Если же поэт живет в большом времени, осмысливая его через момент, то он новозаветен - он одновременно с Христом и Истиной.
Если не в исторических рамках Старого и Нового заветов, то благодать и закон трудно соединить между собой. Благодать - одна, законов - много. Они, несмотря на попытку их сведения к одному, наиболее соответствующему, все-таки составляют неопределенное множество законов.
Гегель писал: 'Это царство законов хотя и есть истина рассудка, имеющая своим
содержанием различие, которое есть в законе, но в то же время оно - лишь первая
истина рассудка и не заполняет явления. Закон в нем налицо, но он не составляет
полного наличия явления; при всегда иных обстоятельствах он имеет всегда иную
действительность. Поэтому явлению остается для себя одна сторона, которая не
находится во 'внутреннем'; другими словами, явление поистине еще не установлено
как явление, как снятое для-себя-бытие. Этот недостаток закона должен точно так
же сказаться в нем самом. А недостает ему, видимо, того, что в нем самом
имеется, правда, различие, но как различие всеобщее, неопределенное. Поскольку
же он есть не закон (das Gesetz) вообще, а некоторый закон (ein Gesetz), у него
есть определенность; и, следовательно, имеется неопределенно много законов.
Однако эта множественность скорее сама есть недостаток; а именно, она
противоречит принципу рассудка, для которого как для сознания простого
'внутреннего' всеобщее в себе единство есть то, что истинно.

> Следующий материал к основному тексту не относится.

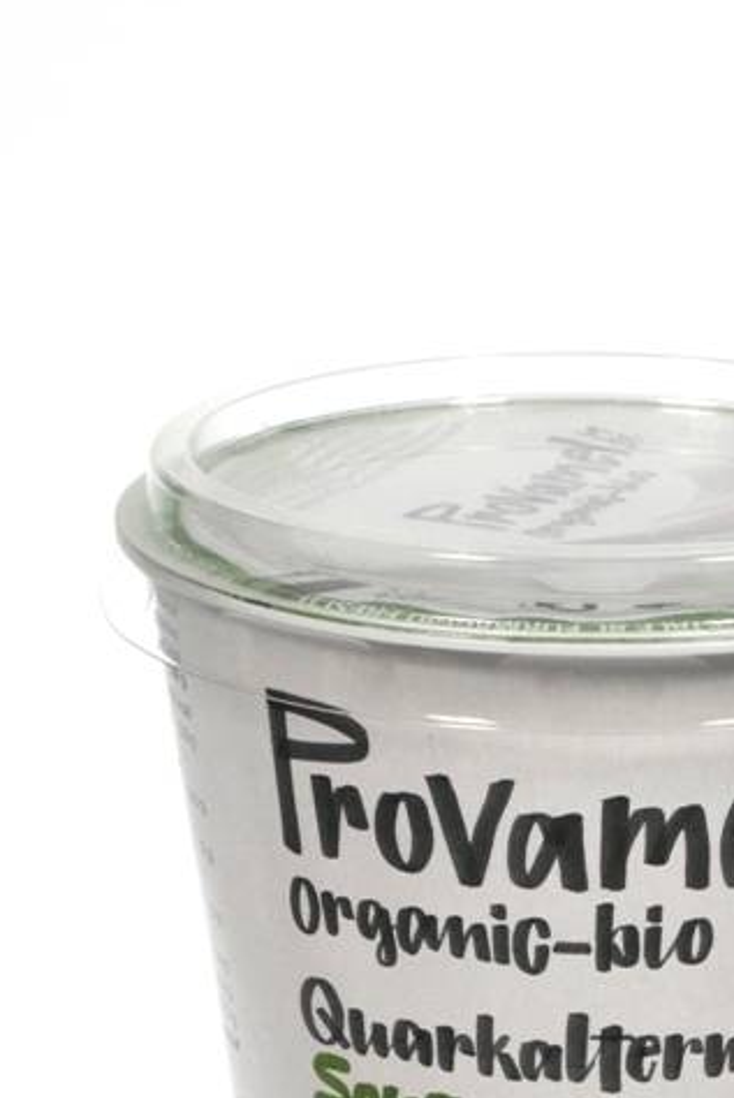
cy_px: 841
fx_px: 3448
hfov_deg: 12.1
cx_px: 559
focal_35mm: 113
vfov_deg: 18.0
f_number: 16
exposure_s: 1/50
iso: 800
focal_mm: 30.4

Поэтому он,
напротив, должен свести эти многие законы к одному закону (...) Объединение всех законов [в
закон] о всеобщем притяжении не выражает никакого содержания, кроме именно
голого понятия самого закона, которое в нем установлено как сущее'.
Закон, поскольку он делится на множество законов, принципиально пантеистичен, Благодать - теистична.
В 'Ветхом Завете' множество законов объединились в один - божественный, но с этим объединением утратили свою определенность. В то время как 'Новый Завет' выходит за пределы закона реальностью и индивидуальностью духовного подвига Христа и отрицает множественность законов единичностью истины.
Гуманизм, который занялся этикой и историей, был по сути своей ветхозаветен. Он пришел в Россию в 19 веке и уже - в светском виде, что позволило православным священникам насторожить русскую интеллигенцию, чтобы она не торопилась принять его. И в этом была великая мудрость: следование историзму возвращает нас к Ветхому Завету, объединяющему случайным образом исторические события вне их концептуальной обусловленности, когда имеет значение не время и место, а онтологическая заданность момента.
Все это позволяет говорить, что несмотря на то, что образы Юрия Кузнецова - языческие, он в мировоззрении своем более теист, а Юрий Кублановский, несмотря на строгое следование канонам христианства в мировоззрении своем - пантеист.
И вот это пересечение и дает основание полагать, что мы имеем в истории нашей духовной литературу великую пару, двух гениев, которые диаметрально противоположны друг другу по мировоззрению, но сходны в нравственном принципе: не введи во искушение.